Arundo Re has had its Financial Strength Rating of A (Excellent) and Long-Term Issuer Credit Rating of 'a' (Excellent) affirmed by AM Best, with a stable outlook on both ratings. The rating action, published on July 8, 2026, is the first since the France-based reinsurer completed its rebrand from CCR RE in January 2025 - and the performance metrics behind it demonstrate that the company has navigated a complete ownership transfer, a €200 million capital injection and a full corporate rebrand while continuing to improve profitability and maintain balance sheet strength.
Arundo Re adopted its current name in January 2025 after trading as CCR RE since the company's formation in 2016. CCR RE was established to take over the commercial reinsurance activities of Caisse Centrale de Réassurance, France's state-backed reinsurer. The rebrand followed a 2023 ownership transfer to a consortium led by SMABTP and MACSF, which injected €200 million of new capital. The company has been profitable in every year since its creation as a stand-alone entity, with earnings from both underwriting and investment activities throughout the ownership transition period.
The return on capital trajectory is the most analytically significant performance observation. The five-year average return on capital and surplus to 2025 was 9.5%, rising to 12.5% in 2025 - an improving trend through a period of structural change that would typically create financial and operational drag. Net written premium grew at an average annual rate of 16.7% over the five years to 2025, with nine consecutive years of double-digit growth. The most recent year's 5.5% growth rate sits below the five-year average, a moderation that may reflect deliberate portfolio discipline at a point of market cycle softening rather than a demand-side constraint - though the data alone does not resolve the distinction.
Arundo Re's 2024 full-year results showed a combined ratio of 94.7%, down from 96.6% a year earlier, with a net profit of €64 million. The solvency ratio stood at 211% at year-end 2024, up from 208%. The company operates across 103 countries and faced natural catastrophe losses in Canada during 2024 including wildfires, hailstorms and flooding.
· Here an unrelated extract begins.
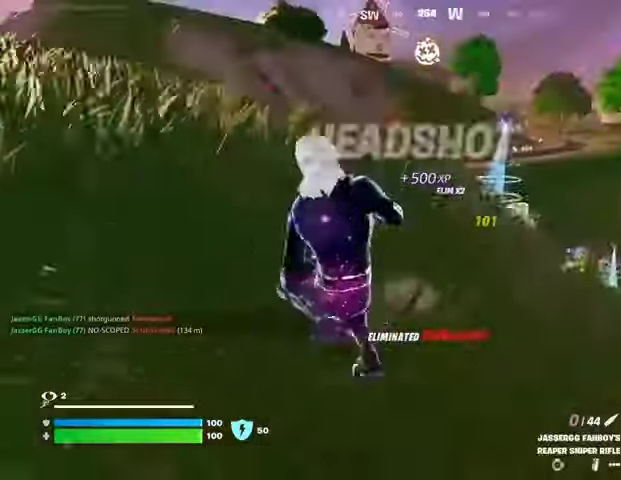
{"buttons": [], "left_stick": "left", "right_stick": "center", "events": [[67, "SQUARE", "down"], [133, "SQUARE", "up"], [267, "left_stick", "left"], [367, "CROSS", "down"], [433, "CROSS", "up"]]}
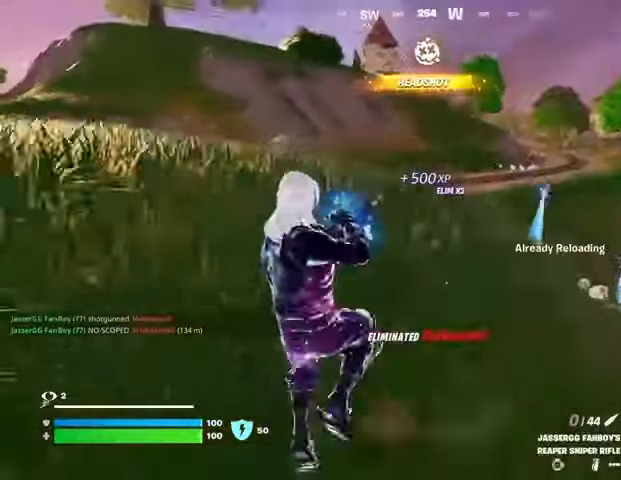
{"buttons": [], "left_stick": "left", "right_stick": "up-right", "events": [[333, "R3", "down"], [400, "R3", "up"], [467, "right_stick", "up-right"]]}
AM Best assessed balance sheet strength as very strong, with the Best's Capital Adequacy Ratio at the strongest level. The BCAR includes partial credit for the company's subordinated debt, alongside low reinsurance dependence and conservative reserving practices. The debt-to-capital ratio stood at 15.5% at year-end 2025, with strong interest coverage. The investment portfolio was characterised as liquid and of good quality. AM Best assessed operating performance as adequate, enterprise risk management as appropriate and the business profile as neutral, attributing the neutral characterisation to the company's established presence in the international reinsurance market and its diversified underwriting portfolio spanning traditional property and casualty, life and health, and specialty lines including credit, marine, aviation, space and agriculture. Internal capital generation has supported balance sheet strength through the period of rapid premium growth since formation.